If target variable is an imbalanced class, the characteristics of the majority class are actively reflected in the model. This model implies an error in predicting the minority class as the majority class. So we have to make the train dataset a balanced class.
sampling_target()
performs sampling on the train set of split_df to resolve the imbalanced class.

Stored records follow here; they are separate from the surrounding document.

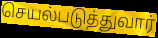
செயல்படுத்துவார்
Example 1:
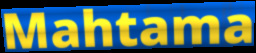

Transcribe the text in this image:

Mahtama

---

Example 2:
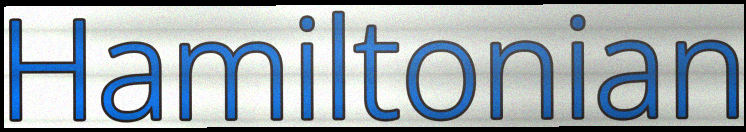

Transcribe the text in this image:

Hamiltonian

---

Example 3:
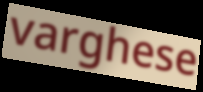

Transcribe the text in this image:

varghese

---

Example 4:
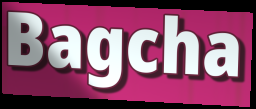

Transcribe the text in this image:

Bagcha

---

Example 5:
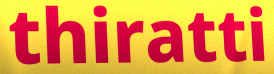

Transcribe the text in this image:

thiratti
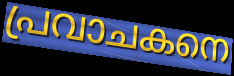
പ്രവാചകനെ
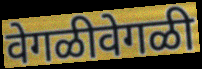
वेगळीवेगळी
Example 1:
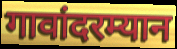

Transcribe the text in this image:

गावांदरम्यान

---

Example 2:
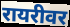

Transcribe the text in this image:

रायरीवर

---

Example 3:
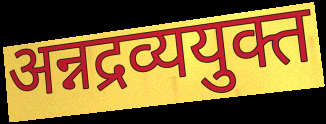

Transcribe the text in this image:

अन्नद्रव्ययुक्त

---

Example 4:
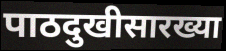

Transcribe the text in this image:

पाठदुखीसारख्या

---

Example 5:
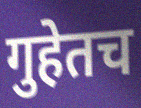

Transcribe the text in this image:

गुहेतच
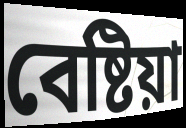
বেষ্টিয়া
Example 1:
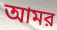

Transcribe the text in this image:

আমর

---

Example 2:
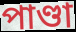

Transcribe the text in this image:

পাণ্ডা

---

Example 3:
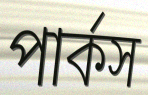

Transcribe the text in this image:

# under-sampling with random seed
under <- sb %>%
sampling_target(seed = 1234L)
under %>%
count(default)
# A tibble: 2 x 2
default n
<fct> <int>
1 No 233
2 Yes 233
# under-sampling with random seed, and minority class frequency is 40%
under40 <- sb %>%
sampling_target(seed = 1234L, perc = 40)
under40 %>%
count(default)
# A tibble: 2 x 2
default n
<fct> <int>
1 No 349
2 Yes 233
# over-sampling with random seed
over <- sb %>%
sampling_target(method = "ubOver", seed = 1234L)
over %>%
count(default)
# A tibble: 2 x 2
default n
<fct> <int>
1 No 6767
2 Yes 6767
# over-sampling with random seed, and k = 10
over10 <- sb %>%
sampling_target(method = "ubOver", seed = 1234L, k = 10)
over10 %>%
count(default)
# A tibble: 2 x 2
default n
<fct> <int>
1 No 6767
2 Yes 2330
# SMOTE with random seed
smote <- sb %>%
sampling_target(method = "ubSMOTE", seed = 1234L)
smote %>%
count(default)
# A tibble: 2 x 2
default n
<fct> <int>
1 No 932
2 Yes 699
# SMOTE with random seed, and perc.under = 250
smote250 <- sb %>%
sampling_target(method = "ubSMOTE", seed = 1234L, perc.under = 250)
smote250 %>%
count(default)
# A tibble: 2 x 2
default n
<fct> <int>
1 No 1165
2 Yes 699
The argument that specifies the sampling method in sampling_target () is method. “ubUnder” is under-sampling, and “ubOver” is over-sampling, “ubSMOTE” is SMOTE(Synthetic Minority Over-sampling TEchnique).